Click Test to verify the API setup and preview the response.
Click Run to fetch content for all dataset rows. The API response is added as a new column.
Attach evaluators to the API-generated column and run the evaluation.

Example Workflow for Running an API

Create and deploy a tool in the Platform.
Copy the tool endpoint URL from the Tool Endpoint tab.
Upload a dataset containing only input columns in Evaluation Studio.
Click +, select Run an API, add a column name, and paste the endpoint URL in the Request URL field.
Generate an API key from the tool’s API Keys tab and copy it.
In the Headers tab, paste the API key in the Value field for the key x-api-key.
In the Body tab, replace the placeholder with your input column name (for example, {{Input}}).
Click Test to trigger the API using the first row and verify the response.
In the JSON output path tab, specify the path to extract the required field. For example, if the API response is "output": { "Summarization": "(generated output)" }, enter output.Summarization.
Click Run to fetch outputs for all dataset rows. A new column is populated with the API results.

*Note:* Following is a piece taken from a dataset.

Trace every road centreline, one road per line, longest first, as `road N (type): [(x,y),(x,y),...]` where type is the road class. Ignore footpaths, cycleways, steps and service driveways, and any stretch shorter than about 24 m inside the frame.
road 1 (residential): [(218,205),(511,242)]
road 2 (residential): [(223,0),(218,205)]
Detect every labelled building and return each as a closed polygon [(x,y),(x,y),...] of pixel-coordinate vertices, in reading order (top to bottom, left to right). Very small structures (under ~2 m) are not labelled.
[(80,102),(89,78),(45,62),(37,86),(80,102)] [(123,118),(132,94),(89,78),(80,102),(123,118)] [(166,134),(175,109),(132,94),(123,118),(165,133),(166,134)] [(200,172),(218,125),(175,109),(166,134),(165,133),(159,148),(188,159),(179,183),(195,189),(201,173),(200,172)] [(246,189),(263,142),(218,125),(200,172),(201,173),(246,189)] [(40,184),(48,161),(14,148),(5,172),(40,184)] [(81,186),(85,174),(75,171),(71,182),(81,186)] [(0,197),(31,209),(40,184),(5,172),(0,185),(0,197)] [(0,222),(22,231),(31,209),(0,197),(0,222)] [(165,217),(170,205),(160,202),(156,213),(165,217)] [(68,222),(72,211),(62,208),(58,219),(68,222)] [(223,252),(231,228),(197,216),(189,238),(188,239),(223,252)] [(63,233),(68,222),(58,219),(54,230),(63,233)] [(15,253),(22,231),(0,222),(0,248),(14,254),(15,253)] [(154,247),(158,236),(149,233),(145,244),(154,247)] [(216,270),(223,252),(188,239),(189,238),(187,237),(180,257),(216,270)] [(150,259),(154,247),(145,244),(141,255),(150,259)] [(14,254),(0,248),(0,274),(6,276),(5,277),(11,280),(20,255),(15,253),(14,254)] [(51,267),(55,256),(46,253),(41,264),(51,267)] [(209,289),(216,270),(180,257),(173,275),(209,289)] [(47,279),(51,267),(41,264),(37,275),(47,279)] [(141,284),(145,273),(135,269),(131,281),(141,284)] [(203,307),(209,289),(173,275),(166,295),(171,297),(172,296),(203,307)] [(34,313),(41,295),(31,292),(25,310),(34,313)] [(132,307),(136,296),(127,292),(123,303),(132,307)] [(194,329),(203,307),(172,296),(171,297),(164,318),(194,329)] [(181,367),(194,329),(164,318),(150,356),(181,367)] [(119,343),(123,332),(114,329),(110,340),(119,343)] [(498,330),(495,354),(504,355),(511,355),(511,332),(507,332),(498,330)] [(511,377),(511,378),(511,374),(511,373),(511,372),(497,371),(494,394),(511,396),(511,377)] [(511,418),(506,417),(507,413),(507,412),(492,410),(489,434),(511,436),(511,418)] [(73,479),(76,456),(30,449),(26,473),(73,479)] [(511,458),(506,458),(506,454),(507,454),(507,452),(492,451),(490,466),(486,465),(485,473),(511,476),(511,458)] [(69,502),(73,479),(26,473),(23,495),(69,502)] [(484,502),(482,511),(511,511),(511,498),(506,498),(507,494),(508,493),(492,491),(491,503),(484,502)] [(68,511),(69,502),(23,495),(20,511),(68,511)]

Tip: Make sure the column name exactly matches the input column in your dataset to dynamically send each row’s input to the API.

Running Search AI

The Run Search AI option enables evaluation through retrieval-augmented generation (RAG). It uses a pre-configured Search AI integration to automatically retrieve answers and supporting context chunks for each input row. This is particularly useful for evaluating RAG systems, knowledge-grounded agents, and use cases where contextual accuracy is critical. Once executed, Evaluation Studio adds two new columns to the dataset:

Answers — RAG responses based on the retrieved context.
Retrieved Contexts — Supporting text chunks used to generate the answer.

Key benefits:

Import RAG pipelines: Integrate retrieval-augmented workflows using pre-validated Search AI connections.
Evaluate with custom criteria: Apply custom evaluators to assess RAG pipeline performance.

Steps to run Search AI:

Click + in Evaluation Studio and select Run Search AI.
In the Connection name field, select a pre-configured Search AI connection. Only integrations that are validated via the Integrations page appear in the dropdown.
In the Map Variables section, specify the input column to use for querying the retrieval system.
(Optional) Set Meta filters to narrow down search results—for example, specifying particular file names when sources contain multiple files.
Click Test to verify the connection. The response from the first-row query is shown in the Response tab.
Click Run to execute the retrieval. The Answers and Retrieved Contexts columns are populated. In the Retrieved Contexts column, click Show JSON to inspect the response. Retrieved contexts appear under the chunkText key.
Click + and select Add Evaluator to attach evaluators to the Answers or Retrieved Contexts columns.
Note: RAGAS evaluators are specifically designed to test RAG systems. Attach them to thoroughly assess RAG pipeline performance.
You can also add an empty column (inline-editable, supports text and numeric values) for manually entering ground truth in RAGAS evaluations.
Use Evaluation Studio’s filtering, sorting, and analysis tools to review Search AI outputs and identify opportunities for improvement.

Configure Evaluators

Evaluators are tools used to assess how well a model is performing based on specific tasks. They function like custom prompts or instructions designed to check certain aspects of a model’s output against predefined criteria.

Types of Evaluators

Evaluation Studio supports two primary evaluator types: AI evaluators and Human evaluators.

AI Evaluators

AI Evaluators are predefined instructions provided to an LLM to evaluate its outputs against a dataset of input and output data. There are two subtypes:

System AI Evaluators: Pre-built evaluators provided by the platform for common aspects of model performance (quality, correctness, safety). Ready-to-use and cannot be modified.
Custom AI Evaluators: User-defined evaluators with custom prompts and scoring mechanisms, offering full flexibility for specialized tasks.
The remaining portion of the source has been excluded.